Joe_Groff · February 15, 2024, 5:14pm

No. @_noLocks should apply the compiler optimizations necessary to achieve the "no locks" constraint regardless of optimization mode.

tera · February 15, 2024, 5:18pm

Great news.
Please clarify what would happen to the code shipped (to the AppStore, etc) with -Onone (strange, but it happens). Will the individual function marked with @_noLocks be effectively compiled with -O while the rest of the code compiled with -Onone ? Or will it be compiled with "-Onone" (potentially taking locks)?

Joe_Groff · February 15, 2024, 5:20pm

I believe that's what happens now (Erik might be able to confirm), but it wouldn't necessarily always be the case. We would probably ultimately want to run only lighter guaranteed transformations that eliminate potential sources of runtime locks without sacrificing debuggability of the code.

Alejandro · February 15, 2024, 5:47pm

The issue is that the deinit devirtualizer is not yet turned on for move only types, so it must allocate metadata right now to call the destroy value witness function. In this example:

struct Hello: ~Copyable {
    let counter = Atomic(0)
}

output.Hello.init() -> output.Hello:
        mov     qword ptr [rax], 0
        ret

destroy value witness for output.Hello:
        push    rbx
        mov     rbx, rdi
        lea     rdi, [rip + (demangling cache variable for type metadata for Synchronization.Atomic<Swift.Int>)]
        call    __swift_instantiateConcreteTypeFromMangledName
        mov     rcx, qword ptr [rax - 8]
        mov     rcx, qword ptr [rcx + 8]
        mov     rdi, rbx
        mov     rsi, rax
        pop     rbx
        jmp     rcx

You'll see that Hello's initialization doesn't allocate metadata for Atomic, but it's only in Hello's destroy that it allocates it right now (this is resolved, but the optimizer pass is turned off like I mentioned).

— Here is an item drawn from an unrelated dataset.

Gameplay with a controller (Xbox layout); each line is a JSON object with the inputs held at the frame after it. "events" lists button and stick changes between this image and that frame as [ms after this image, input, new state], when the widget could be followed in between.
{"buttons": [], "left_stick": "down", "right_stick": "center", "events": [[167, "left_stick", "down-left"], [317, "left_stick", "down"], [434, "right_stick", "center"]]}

Joe_Groff · February 15, 2024, 6:11pm

Regardless of whether the devirtualizer is enabled, I don't think we ever serialize the SIL record for the deinit yet to make it available across modules. We would need to do that for @frozen public types as well for the devirtualizer to have the information it needs.

Alejandro · February 15, 2024, 6:12pm

I think we record this information as part of the MoveOnlyDeinitList.

Alejandro · February 15, 2024, 6:19pm

And if you explicitly turn on the optimizer pass, then you get some really nice codegen:


output.foo() -> Swift.Int:
        mov     qword ptr [rsp - 8], 1
        lock            inc     qword ptr [rsp - 8]
        mov     rax, qword ptr [rsp - 8]
        ret

output.increment(Synchronization.Atomic<Swift.Int>) -> ():
        lock            inc     qword ptr [rdi]
        ret

jcavar · February 15, 2024, 9:13pm

Interesting, I thought these are only diagnostics and they don't change generated code?